• [Actions to take]
#1 In the text on the withdrawn Fedora proposal, which Fedora release was the Change first targeted at?
#2 Reproduce the part of the text on the withdrawn Fedora proposal from "Writing in the" to "withdraw this proposal.".

I covered the initial proposal here on GamingOnLinux with the current problems it would cause, like how Bazzite would have been forced to shut. Thankfully, for now at least, the whole proposal has been withdrawn by the original developer that submitted it.

Writing in the Fedora forum feedback thread about it, the developer Fabio Valentini said:

Given feedback in this thread (and to a lesser extent, also on the mailing list) I have decided to withdraw this proposal.

  • It is clear that the Fedora 44 target for this Change was too early. To some degree, I expected this to be the case, and was prepared to move the proposed implementation of the Change to a later release. Fedora 44 was just the earliest “reasonable” target. However, I think this also shows an inherent conflict in the current Changes process - if a big Change (like this one) is submitted quite early (out of caution!), that also front-loads the discussion and decision process instead of giving things more time. For example, I don’t think the discussion would have been meaningfully different if the targeted release had been Fedora 46 instead of 44 - which is one of the reasons why I decided to withdraw the change instead of just re-targeting it at a later Fedora release.

• [Supplied entries]
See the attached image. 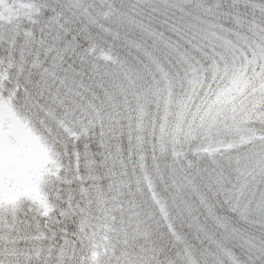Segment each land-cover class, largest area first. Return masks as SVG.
I'll return each instance as SVG.
<instances>
[{"label": "snow or ice", "instance_id": "1", "mask_svg": "<svg viewBox=\"0 0 264 264\" xmlns=\"http://www.w3.org/2000/svg\"><path fill=\"white\" fill-rule=\"evenodd\" d=\"M0 264H264V0H0Z\"/></svg>", "mask_w": 264, "mask_h": 264}]
</instances>
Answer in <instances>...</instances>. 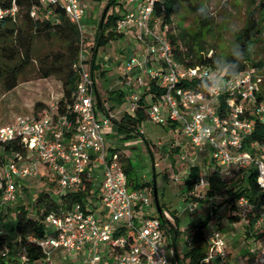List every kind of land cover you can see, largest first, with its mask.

• [Answers provided]
#1 Fedora 44.

#2
Writing in the Fedora forum feedback thread about it, the developer Fabio Valentini said:

Given feedback in this thread (and to a lesser extent, also on the mailing list) I have decided to withdraw this proposal.